I think teachers sometimes get tangled up in all those names and acronyms like a fly in a web, afraid that it's something new that they have to add to their plates that will prevent them from covering (*cringe*) their curriculum.  And because that web is in their way, they can't see that by not doing it students are losing out on opportunities to do some powerful things.  If only we could break out of the web of "gotta teach them stuff; I don't have time for all those names and acronyms." Imagine the powerful things that could be going on in all classrooms...

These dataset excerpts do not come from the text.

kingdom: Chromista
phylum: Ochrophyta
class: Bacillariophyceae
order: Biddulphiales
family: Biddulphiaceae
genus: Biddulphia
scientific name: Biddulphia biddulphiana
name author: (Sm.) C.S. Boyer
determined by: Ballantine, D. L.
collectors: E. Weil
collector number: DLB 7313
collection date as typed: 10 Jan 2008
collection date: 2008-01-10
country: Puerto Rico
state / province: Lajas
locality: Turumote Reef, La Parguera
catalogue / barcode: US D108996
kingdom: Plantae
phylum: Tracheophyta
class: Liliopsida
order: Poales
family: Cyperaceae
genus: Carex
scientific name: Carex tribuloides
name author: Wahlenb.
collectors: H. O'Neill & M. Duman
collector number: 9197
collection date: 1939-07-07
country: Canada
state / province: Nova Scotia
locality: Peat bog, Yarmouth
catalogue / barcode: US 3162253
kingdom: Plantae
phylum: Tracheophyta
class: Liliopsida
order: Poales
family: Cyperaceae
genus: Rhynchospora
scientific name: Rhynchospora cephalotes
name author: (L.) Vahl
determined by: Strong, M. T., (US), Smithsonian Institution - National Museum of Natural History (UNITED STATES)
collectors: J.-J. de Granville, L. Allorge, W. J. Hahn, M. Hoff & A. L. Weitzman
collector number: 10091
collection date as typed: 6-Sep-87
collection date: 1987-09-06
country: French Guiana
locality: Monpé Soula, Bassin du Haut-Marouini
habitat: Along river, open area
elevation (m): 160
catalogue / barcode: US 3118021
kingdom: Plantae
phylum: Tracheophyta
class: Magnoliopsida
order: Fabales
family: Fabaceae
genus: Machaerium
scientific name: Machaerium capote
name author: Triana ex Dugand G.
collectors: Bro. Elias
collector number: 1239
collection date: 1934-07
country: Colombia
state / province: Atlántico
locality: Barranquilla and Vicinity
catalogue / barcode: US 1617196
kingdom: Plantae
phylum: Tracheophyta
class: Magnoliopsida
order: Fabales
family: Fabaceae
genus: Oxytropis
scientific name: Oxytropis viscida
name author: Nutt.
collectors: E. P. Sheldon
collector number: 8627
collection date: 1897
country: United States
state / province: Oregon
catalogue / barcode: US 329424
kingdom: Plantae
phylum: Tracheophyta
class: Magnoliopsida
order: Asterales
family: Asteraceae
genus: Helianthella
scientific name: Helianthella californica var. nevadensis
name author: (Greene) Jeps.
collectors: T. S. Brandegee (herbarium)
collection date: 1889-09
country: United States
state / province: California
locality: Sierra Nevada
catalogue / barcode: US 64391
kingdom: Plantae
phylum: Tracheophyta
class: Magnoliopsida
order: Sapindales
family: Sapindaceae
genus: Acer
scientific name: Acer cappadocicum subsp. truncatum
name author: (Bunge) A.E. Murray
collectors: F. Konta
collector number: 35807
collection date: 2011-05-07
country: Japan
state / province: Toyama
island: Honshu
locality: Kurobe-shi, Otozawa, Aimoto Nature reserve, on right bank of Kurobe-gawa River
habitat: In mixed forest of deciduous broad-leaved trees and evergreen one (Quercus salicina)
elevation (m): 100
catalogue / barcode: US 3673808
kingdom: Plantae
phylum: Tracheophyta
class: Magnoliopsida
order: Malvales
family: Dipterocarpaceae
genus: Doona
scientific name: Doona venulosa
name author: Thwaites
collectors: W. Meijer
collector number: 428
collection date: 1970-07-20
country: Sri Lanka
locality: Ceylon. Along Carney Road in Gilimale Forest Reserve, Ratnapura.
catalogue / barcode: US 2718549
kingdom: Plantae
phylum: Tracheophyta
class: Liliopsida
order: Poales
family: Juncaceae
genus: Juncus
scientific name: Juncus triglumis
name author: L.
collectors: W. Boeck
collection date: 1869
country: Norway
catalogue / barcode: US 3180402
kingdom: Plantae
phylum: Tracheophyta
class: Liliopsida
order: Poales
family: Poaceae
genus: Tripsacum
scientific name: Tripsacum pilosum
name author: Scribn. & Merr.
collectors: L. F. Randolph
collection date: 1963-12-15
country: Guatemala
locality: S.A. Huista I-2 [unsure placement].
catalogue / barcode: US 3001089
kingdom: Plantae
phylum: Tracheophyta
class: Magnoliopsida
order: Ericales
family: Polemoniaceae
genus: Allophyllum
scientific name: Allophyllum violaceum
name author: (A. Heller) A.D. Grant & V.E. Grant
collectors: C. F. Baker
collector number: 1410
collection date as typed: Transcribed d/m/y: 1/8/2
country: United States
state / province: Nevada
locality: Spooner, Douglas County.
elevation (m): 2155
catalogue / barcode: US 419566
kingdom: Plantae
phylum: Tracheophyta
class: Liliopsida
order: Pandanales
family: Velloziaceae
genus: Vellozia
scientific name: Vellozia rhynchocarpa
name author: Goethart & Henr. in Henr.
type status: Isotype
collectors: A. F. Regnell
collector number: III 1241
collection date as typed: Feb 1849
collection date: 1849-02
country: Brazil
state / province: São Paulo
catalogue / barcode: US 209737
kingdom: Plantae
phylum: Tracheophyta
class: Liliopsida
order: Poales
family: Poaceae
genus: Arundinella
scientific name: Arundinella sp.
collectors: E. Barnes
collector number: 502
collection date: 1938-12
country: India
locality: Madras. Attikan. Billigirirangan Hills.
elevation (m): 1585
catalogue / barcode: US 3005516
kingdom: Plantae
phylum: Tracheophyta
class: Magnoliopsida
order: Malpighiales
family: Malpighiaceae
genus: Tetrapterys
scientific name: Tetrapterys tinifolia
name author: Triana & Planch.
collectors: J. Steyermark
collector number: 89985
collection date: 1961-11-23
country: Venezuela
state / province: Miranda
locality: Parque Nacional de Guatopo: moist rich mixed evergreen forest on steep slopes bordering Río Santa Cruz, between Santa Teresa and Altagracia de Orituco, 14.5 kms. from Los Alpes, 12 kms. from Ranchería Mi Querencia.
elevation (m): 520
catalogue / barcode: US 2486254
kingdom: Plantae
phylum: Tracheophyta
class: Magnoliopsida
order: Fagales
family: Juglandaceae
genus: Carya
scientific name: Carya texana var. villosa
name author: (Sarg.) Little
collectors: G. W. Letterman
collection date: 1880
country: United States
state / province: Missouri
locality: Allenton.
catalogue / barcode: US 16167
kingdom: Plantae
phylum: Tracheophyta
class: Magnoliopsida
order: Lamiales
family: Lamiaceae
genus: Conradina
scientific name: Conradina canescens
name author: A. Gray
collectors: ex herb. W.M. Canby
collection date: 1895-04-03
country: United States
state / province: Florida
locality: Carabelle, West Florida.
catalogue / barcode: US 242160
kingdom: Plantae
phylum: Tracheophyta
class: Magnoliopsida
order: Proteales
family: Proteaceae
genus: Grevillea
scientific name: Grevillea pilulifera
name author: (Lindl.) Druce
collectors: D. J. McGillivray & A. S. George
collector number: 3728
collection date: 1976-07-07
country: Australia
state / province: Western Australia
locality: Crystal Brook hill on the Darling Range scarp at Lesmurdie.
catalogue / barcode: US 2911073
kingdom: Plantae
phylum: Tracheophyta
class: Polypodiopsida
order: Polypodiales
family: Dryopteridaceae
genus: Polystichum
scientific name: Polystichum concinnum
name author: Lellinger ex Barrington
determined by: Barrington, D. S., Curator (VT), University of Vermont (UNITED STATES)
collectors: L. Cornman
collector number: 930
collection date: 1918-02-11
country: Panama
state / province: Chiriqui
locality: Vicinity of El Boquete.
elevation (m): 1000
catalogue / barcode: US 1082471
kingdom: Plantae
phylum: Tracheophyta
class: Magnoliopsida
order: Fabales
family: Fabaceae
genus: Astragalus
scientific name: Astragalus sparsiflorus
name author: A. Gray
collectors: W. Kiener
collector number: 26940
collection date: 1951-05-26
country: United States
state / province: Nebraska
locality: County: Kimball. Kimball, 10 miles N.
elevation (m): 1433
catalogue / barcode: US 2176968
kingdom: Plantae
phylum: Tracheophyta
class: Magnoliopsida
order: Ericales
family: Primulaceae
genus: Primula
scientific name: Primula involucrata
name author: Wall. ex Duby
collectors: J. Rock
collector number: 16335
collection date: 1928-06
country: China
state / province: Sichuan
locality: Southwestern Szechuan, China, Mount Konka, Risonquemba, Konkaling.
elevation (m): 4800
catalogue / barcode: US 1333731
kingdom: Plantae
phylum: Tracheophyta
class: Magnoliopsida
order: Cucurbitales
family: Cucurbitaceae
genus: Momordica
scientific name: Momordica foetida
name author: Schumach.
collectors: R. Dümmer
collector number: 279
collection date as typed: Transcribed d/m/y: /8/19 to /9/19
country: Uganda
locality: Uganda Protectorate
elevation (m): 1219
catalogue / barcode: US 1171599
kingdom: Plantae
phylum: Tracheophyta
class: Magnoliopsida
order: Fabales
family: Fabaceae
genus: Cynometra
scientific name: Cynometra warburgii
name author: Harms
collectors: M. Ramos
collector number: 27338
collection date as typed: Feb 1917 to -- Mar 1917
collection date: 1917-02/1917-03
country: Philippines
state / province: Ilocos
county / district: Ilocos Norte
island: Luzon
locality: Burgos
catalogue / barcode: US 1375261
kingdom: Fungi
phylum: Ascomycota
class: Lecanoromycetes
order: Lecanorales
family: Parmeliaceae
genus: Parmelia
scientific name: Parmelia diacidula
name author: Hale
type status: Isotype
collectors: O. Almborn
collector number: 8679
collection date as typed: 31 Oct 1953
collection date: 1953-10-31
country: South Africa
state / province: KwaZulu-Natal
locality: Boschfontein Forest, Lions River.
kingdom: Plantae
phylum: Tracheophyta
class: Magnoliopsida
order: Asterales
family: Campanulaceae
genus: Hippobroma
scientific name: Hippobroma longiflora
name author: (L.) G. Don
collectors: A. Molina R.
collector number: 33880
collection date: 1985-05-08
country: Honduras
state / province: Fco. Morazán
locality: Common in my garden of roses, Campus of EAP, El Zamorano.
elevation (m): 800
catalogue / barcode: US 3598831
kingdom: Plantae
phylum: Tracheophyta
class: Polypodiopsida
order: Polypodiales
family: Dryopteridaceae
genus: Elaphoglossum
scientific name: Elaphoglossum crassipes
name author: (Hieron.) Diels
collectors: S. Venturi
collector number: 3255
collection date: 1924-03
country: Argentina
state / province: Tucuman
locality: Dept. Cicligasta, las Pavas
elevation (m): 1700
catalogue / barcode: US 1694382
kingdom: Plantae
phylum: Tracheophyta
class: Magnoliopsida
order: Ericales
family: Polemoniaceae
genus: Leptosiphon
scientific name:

Also imagine if we could get past the "why change I'm doing just fantastic if it ain't broke don't fix it" mentality.  I was reading an article that popped up in my feed reader recently that talked about qualities of companies that have low turnover, especially a fast-food chain names Pal's.  While there were several characteristics listed that made Pal's stand out from other companies, the one that stood out the most to me is this one in particular:
"...even great people need constant opportunities for improvementOnce Pal’s [a business] selects its candidates, it immerses them in massive amounts of training and retraining, certification and recertification. New employees get 120 hours of training before they are allowed to work on their own, and must be certified in each of the specific jobs they do. Then, every day on every shift in every restaurant, a computer randomly generates the names of two to four employees to be recertified in one of their jobs—pop quizzes, if you will. They take a quick test, see whether they pass, and if they fail, get retrained for that job before they can do it again. (The average employee gets 2 or 3 pop quizzes per month.)“People go out of calibration just like machines go out of calibration,” CEO Crosby explains. “So we are always training, always teaching, always coaching. If you want people to succeed, you have to be willing to teach them.
What if we never allowed for that complacency in our practice to set in?  What if we provided consistent, targeted training that recognized the fact that people over time get stale (for lack of a better word) in their practice and need that "recertification?"  What if we don't call it recertification and call it "upgrading" instead and make it mandatory instead of something from which they can choose to opt out?
But there I go naming things.  Why can't we see that this upgrading process is just better for us as professionals and, more importantly, good for students and their learning?
And if it helps kids learn how to learn, then it's good for them.  That's what they'll need.  If it's good for students, we should just do it - and not worry about what it's called.
If it's good for kids and their learning, don't give it a name.  Just do it.